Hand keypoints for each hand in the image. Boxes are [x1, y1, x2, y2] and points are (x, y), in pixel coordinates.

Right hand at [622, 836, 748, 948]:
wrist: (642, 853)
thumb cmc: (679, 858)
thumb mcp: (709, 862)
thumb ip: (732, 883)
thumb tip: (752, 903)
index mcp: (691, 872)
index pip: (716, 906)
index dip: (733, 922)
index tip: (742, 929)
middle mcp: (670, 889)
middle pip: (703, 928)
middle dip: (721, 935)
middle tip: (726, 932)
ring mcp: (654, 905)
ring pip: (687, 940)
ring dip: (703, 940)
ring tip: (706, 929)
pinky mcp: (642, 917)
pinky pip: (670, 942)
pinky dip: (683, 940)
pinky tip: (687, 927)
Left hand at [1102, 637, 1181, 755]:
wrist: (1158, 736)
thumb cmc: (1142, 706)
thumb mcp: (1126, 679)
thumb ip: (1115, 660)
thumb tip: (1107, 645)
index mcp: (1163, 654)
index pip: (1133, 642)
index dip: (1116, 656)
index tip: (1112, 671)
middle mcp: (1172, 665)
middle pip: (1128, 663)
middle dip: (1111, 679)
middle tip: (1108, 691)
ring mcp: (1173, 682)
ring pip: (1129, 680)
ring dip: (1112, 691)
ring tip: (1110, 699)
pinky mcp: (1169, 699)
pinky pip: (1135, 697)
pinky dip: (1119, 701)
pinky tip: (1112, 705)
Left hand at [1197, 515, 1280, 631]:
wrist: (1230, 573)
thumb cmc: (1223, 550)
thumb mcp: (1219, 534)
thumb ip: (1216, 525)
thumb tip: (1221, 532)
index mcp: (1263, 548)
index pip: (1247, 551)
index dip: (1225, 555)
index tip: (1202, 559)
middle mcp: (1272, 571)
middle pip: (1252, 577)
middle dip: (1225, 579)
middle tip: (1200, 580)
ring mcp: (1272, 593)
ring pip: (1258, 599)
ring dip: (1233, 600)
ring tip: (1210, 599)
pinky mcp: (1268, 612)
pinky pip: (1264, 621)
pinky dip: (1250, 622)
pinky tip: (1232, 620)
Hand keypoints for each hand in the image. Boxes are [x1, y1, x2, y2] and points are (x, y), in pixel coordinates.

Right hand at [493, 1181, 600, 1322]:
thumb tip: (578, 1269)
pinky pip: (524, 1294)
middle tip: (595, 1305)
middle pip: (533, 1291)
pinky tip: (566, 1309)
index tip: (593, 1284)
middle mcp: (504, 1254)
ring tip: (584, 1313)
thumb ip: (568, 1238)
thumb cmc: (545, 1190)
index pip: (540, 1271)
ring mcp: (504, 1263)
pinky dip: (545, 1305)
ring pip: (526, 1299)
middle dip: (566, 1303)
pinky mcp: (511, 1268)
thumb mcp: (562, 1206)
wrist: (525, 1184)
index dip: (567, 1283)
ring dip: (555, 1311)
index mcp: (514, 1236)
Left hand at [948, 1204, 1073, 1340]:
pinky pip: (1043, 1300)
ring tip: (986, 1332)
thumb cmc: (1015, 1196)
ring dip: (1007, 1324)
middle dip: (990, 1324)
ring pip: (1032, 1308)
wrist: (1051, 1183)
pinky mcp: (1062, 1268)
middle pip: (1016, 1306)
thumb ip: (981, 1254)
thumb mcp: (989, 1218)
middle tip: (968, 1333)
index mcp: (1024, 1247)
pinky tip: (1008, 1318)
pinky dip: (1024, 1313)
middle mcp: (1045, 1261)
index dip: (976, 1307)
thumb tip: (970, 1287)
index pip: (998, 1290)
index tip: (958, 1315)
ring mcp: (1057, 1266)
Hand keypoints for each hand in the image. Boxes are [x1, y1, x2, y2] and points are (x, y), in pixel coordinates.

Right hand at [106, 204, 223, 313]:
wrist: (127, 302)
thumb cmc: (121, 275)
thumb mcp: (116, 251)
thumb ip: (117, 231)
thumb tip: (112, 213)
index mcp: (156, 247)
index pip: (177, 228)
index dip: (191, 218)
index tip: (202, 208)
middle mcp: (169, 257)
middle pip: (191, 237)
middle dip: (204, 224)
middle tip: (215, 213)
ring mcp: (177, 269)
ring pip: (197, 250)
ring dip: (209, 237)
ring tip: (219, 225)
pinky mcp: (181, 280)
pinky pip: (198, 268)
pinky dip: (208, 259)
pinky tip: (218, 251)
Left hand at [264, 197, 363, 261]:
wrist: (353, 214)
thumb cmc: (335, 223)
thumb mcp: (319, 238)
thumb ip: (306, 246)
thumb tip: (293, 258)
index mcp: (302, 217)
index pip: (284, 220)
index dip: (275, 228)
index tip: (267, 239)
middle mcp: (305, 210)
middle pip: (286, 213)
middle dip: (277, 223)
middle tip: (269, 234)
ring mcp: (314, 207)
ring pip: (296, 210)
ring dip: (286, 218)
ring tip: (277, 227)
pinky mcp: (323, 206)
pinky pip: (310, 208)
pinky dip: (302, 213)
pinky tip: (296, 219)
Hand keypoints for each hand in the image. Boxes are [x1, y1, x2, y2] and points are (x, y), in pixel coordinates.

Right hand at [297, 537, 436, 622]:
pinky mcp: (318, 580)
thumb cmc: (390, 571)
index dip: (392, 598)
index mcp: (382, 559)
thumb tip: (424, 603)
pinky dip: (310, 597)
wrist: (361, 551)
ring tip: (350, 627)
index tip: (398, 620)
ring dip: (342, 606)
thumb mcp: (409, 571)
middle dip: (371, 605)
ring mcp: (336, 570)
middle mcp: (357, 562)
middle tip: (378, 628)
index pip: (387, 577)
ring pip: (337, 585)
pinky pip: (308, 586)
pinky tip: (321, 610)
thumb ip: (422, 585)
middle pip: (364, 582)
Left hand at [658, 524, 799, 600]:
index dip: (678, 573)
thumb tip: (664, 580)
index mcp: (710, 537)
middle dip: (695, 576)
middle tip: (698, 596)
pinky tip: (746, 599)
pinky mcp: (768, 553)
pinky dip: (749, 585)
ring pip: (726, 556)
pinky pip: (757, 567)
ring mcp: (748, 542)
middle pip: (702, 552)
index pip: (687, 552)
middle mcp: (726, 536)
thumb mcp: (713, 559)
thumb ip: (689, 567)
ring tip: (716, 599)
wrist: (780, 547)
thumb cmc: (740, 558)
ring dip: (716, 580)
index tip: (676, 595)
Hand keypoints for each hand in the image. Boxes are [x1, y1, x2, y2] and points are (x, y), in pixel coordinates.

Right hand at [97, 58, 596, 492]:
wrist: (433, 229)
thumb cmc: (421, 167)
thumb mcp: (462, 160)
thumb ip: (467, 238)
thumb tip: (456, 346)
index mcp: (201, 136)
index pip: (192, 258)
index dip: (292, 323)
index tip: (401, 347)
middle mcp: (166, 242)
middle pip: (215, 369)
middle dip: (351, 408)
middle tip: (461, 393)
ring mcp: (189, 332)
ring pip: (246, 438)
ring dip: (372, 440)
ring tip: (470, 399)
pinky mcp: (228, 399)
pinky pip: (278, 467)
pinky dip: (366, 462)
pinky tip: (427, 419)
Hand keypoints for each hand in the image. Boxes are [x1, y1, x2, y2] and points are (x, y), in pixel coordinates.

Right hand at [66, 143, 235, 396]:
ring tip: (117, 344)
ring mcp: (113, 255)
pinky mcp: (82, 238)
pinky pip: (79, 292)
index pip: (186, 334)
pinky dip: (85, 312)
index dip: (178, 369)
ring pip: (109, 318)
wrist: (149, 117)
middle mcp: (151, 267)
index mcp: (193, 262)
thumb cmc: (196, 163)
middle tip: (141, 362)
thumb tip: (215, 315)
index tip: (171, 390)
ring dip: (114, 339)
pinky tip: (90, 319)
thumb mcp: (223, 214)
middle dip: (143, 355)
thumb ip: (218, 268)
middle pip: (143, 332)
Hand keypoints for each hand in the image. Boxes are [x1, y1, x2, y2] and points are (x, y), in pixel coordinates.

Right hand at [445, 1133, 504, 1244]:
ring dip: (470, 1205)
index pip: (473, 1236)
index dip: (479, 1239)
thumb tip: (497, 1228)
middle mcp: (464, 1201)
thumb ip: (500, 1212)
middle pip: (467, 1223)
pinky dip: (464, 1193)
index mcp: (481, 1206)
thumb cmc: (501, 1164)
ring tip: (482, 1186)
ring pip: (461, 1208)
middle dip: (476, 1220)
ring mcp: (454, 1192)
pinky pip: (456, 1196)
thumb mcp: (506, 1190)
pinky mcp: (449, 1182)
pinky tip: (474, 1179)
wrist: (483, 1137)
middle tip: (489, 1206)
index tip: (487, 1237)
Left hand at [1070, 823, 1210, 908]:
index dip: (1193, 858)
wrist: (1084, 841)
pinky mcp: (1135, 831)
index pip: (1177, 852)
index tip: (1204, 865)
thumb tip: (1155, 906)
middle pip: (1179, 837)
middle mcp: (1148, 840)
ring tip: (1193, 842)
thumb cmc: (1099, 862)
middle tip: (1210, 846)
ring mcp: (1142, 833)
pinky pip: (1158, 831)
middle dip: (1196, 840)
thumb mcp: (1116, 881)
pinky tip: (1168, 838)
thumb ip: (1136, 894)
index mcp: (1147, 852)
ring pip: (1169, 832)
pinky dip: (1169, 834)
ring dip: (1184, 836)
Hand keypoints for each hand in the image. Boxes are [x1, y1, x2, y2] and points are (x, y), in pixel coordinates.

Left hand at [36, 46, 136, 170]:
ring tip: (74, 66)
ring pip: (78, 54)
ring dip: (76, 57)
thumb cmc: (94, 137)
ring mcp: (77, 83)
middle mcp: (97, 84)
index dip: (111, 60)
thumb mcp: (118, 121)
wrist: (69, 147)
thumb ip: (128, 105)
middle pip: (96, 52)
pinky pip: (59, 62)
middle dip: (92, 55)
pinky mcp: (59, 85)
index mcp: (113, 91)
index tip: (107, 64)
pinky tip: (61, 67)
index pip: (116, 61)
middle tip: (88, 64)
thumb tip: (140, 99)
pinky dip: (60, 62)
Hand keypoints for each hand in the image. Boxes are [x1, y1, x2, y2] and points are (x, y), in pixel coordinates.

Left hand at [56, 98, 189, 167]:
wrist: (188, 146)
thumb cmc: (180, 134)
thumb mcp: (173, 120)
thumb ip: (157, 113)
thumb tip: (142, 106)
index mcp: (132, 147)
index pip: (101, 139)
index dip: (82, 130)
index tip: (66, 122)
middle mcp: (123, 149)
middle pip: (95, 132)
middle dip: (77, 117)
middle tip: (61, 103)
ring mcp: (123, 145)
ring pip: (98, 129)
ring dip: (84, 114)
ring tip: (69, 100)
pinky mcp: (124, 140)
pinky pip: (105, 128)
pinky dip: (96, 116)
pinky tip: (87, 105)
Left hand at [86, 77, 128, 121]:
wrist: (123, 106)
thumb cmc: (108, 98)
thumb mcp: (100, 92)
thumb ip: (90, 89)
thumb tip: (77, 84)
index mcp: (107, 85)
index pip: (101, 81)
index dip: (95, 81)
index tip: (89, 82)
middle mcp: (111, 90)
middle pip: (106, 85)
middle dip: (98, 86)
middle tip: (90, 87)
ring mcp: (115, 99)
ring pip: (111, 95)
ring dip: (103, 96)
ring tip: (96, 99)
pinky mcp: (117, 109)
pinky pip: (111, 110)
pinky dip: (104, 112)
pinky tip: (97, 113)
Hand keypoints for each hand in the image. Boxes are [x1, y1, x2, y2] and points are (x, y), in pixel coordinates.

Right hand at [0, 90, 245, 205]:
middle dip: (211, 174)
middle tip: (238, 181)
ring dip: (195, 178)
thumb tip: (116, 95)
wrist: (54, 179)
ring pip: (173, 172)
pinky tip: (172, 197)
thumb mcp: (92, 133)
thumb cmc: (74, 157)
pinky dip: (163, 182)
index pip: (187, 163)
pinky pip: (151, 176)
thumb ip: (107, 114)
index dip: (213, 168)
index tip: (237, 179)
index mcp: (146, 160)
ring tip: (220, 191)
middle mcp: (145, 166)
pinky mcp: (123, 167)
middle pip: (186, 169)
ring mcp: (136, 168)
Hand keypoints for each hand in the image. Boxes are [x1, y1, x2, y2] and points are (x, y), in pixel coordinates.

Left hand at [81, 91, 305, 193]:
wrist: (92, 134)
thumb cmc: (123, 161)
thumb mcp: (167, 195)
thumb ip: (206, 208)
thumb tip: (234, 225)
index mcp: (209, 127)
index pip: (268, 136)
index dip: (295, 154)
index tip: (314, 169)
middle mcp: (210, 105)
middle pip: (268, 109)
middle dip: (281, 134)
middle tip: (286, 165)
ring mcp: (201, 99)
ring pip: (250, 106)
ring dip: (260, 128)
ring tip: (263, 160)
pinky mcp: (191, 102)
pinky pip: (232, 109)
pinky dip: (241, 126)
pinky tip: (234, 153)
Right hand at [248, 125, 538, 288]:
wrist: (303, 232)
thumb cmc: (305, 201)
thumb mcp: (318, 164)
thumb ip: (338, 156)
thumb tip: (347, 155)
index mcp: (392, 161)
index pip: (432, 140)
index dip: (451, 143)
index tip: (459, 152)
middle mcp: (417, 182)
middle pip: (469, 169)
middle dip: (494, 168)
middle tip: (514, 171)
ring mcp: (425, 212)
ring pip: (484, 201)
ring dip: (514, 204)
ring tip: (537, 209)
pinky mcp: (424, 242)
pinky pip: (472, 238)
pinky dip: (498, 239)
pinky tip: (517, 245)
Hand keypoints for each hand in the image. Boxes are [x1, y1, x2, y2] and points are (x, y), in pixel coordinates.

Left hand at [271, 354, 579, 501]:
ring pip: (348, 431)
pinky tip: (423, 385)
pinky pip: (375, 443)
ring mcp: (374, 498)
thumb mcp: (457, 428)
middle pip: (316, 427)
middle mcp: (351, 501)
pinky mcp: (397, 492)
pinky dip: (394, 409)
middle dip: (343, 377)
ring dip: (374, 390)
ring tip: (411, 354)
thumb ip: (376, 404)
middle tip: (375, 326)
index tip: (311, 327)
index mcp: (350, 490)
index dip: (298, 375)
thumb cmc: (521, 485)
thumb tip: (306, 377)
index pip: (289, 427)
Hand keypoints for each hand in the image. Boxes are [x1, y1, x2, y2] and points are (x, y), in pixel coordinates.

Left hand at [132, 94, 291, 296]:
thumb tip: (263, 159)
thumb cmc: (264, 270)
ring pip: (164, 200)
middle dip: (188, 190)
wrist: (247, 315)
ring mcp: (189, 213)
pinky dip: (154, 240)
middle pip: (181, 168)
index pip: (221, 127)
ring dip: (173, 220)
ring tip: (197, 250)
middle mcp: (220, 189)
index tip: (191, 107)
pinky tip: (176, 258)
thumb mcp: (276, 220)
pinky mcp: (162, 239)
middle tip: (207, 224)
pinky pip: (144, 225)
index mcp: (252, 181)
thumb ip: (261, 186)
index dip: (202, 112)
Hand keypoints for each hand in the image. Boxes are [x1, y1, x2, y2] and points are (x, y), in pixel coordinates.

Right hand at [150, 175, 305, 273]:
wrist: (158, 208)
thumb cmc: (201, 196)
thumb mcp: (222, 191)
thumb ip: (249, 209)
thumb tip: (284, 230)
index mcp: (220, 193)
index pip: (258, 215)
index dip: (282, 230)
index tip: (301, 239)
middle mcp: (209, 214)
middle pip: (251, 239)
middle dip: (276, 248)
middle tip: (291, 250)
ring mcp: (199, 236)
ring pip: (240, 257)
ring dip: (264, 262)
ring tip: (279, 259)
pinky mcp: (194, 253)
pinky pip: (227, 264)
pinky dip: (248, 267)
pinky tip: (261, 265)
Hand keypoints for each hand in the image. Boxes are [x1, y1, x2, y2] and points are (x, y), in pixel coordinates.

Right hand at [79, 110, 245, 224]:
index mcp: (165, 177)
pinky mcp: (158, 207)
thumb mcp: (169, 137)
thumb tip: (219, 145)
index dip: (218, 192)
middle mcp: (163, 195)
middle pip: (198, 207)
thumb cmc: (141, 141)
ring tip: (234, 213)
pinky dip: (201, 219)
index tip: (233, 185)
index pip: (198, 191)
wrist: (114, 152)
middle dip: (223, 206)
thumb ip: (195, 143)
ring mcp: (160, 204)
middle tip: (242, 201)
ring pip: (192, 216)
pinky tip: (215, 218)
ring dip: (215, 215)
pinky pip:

- [Required action] Look above for the line with "middle pip: (215, 369)" and the line with "ring mcp: (113, 255)". Retype those two lines and every line between them exactly, adding nothing.

- [Answer box]
middle pip: (215, 369)
middle dip: (351, 408)
middle tip: (461, 393)
ring mcp: (189, 332)
ring pip: (246, 438)
ring dip: (372, 440)
ring tip: (470, 399)
pinky mcp: (228, 399)
pinky pip: (278, 467)
pinky dip: (366, 462)
pinky tip: (427, 419)
Hand keypoints for each hand in the image. Boxes are [x1, y1, x2, y2] and points are (x, y), in pixel coordinates.

Right hand at [66, 143, 235, 396]:
ring tip: (117, 344)
ring mcp: (113, 255)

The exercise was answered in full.